ESG Data Collection and Analysis: Building the Infrastructure Behind a Credible ESG Programme
ESG data collection and analysis covers the processes, systems, and governance structures that enable a company to gather, verify, analyse, and report environmental, social, and governance data. This includes quantitative metrics, energy and water consumption, emissions by scope, workforce turnover, pay gap data, incident rates, and qualitative information about policies and management systems. As regulatory requirements (CSRD, SECR, TCFD) specify increasingly granular data points, the infrastructure behind ESG reporting has become as important as the report itself.
Energy data may sit in the finance system, HR data in the people system, environmental data in an operational database, and supply chain data with procurement, each managed by different teams on different cycles. Integrating this data for ESG reporting typically requires manual aggregation that is time-consuming, error-prone, and not designed for the assurance scrutiny that CSRD requires.
Many ESG datasets are produced without the internal controls and audit trails that financial data benefits from. When assurance providers request evidence for specific data points, teams frequently cannot demonstrate how figures were derived, which creates assurance qualifications and reporting delays.
The highest-impact ESG data gaps for most companies are in Scope 3 categories. Moving from spend-based estimates to activity-based or supplier-specific data requires multi-year supplier engagement programmes, data-sharing agreements, and supplier capability building, investment that cannot be made in a single reporting cycle.
Investing in ESG data management software is a common response to data infrastructure gaps. The software can improve aggregation and reporting workflow, but it cannot improve the quality of the underlying data it ingests. Companies that invest in software without first addressing data collection processes and governance find the software adds cost without improving report quality.

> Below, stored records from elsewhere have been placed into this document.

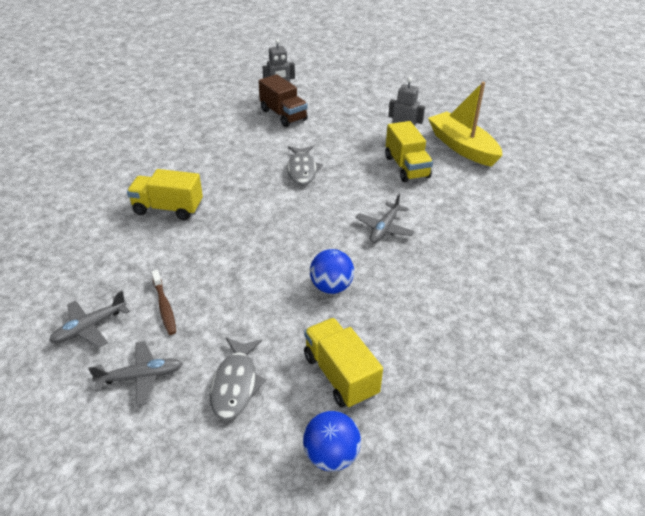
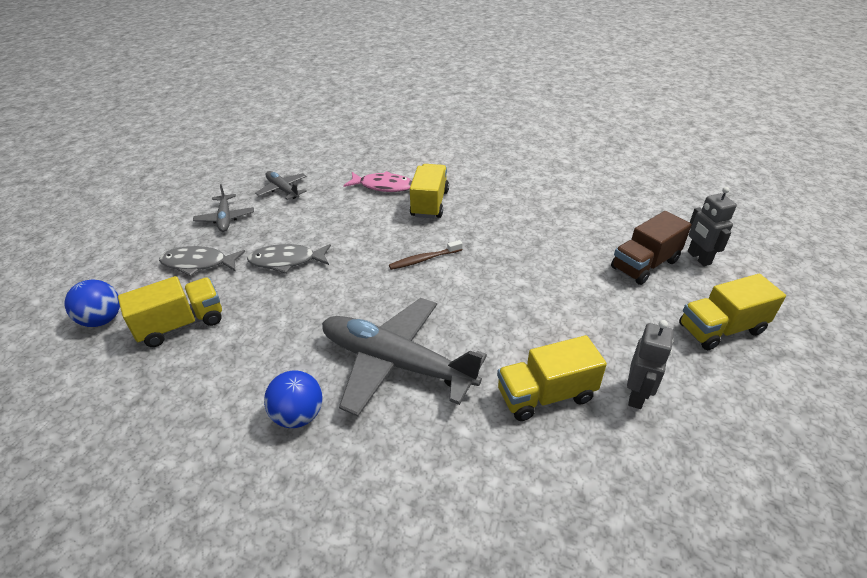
camera: 90 degrees right, 0 degrees up
brown toothbrush [151,270,176,335] -> brown toothbrush moved to [389,240,463,270]
grey fish [287,146,323,185] -> grey fish moved to [247,244,331,274]
blue ball [310,249,354,294] -> blue ball moved to [264,370,323,428]
grey plane [355,194,415,243] -> grey plane [322,298,487,416], size x2.03
yellow boat [428,82,502,167] -> none
none -> pink fish [343,171,412,192]
none -> yellow truck [679,274,786,350]

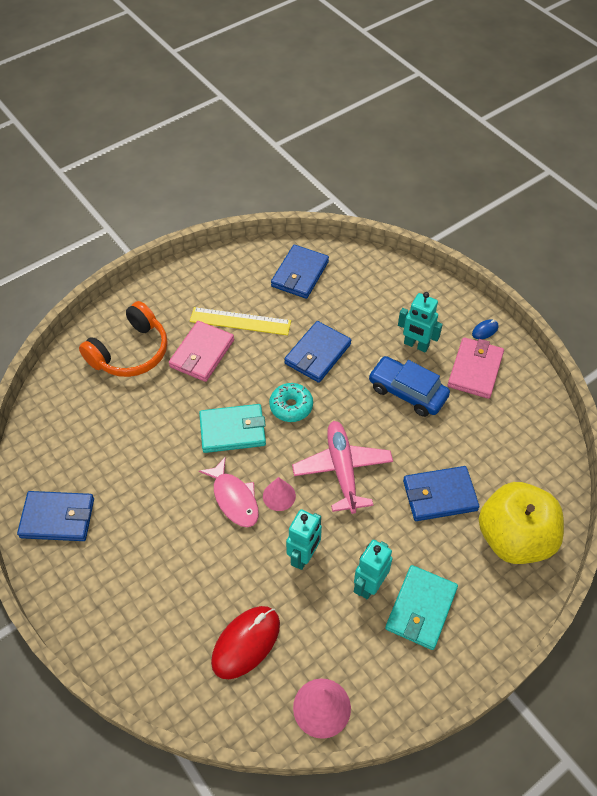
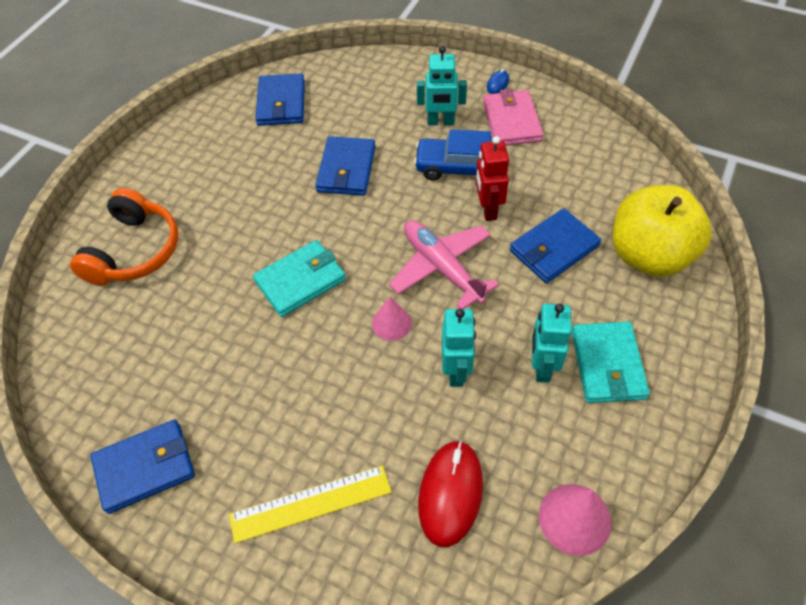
camera: 25 degrees left, 0 degrees up
pink wallet [169,321,234,382] -> none
yellow ruler [190,307,291,335] -> yellow ruler moved to [229,465,391,543]
pink fish [199,457,259,527] -> none
turquoise donut [269,383,313,422] -> none
none -> red robot [476,136,509,221]

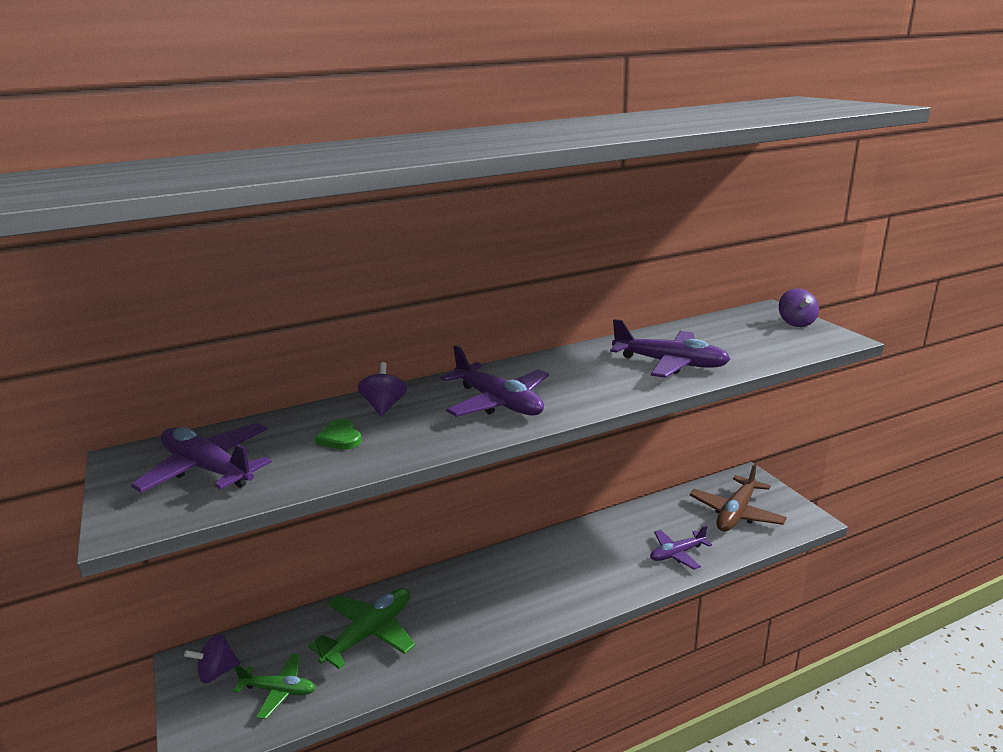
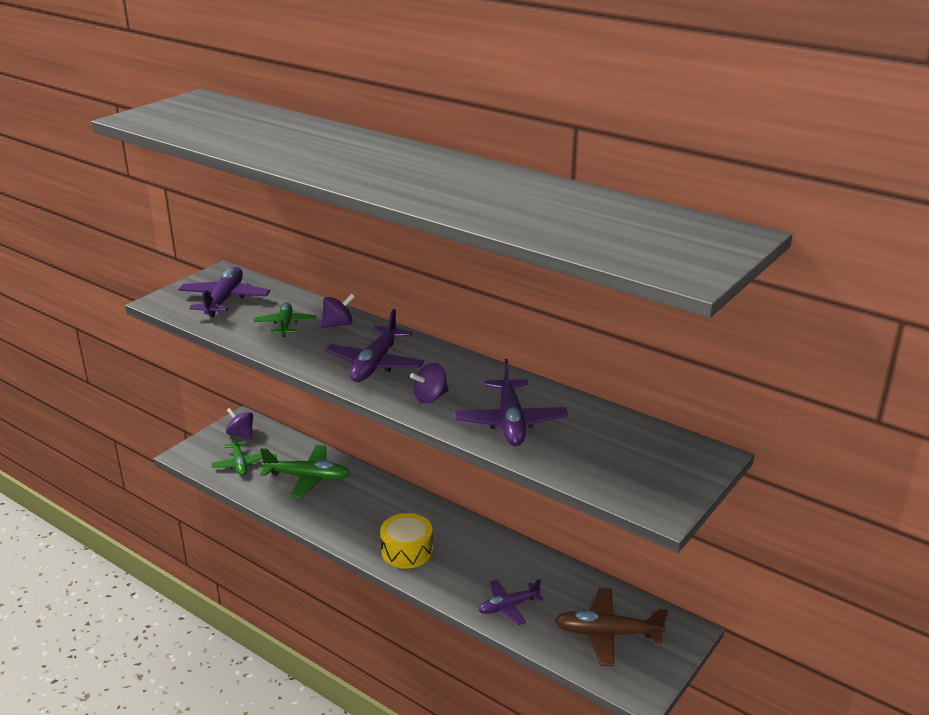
camera: 60 degrees right, 5 degrees up
green heart [315,419,362,450] -> green plane [254,302,316,337]
purple plane [650,525,712,570] -> purple plane turned 60 degrees counterclockwise [478,579,544,625]
purple spinning top [779,288,819,327] -> purple spinning top moved to [410,363,449,403]
none -> yellow drum [380,513,433,569]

A mature ESG data infrastructure assigns clear ownership of each data point to a named role, documents the collection methodology for each metric, maintains an audit trail of data sources and calculations, has internal review and approval processes before data is submitted for reporting, and integrates with financial reporting cycles and assurance timelines. The most advanced programmes have automated data flows from operational systems that reduce manual collection effort and improve timeliness.
ESG data infrastructure design, software selection and implementation, and data quality assessment are specialist areas. Leafr's network includes ESG data specialists who have designed data architectures, selected and implemented software solutions, and prepared companies for assured ESG reporting across multiple sectors.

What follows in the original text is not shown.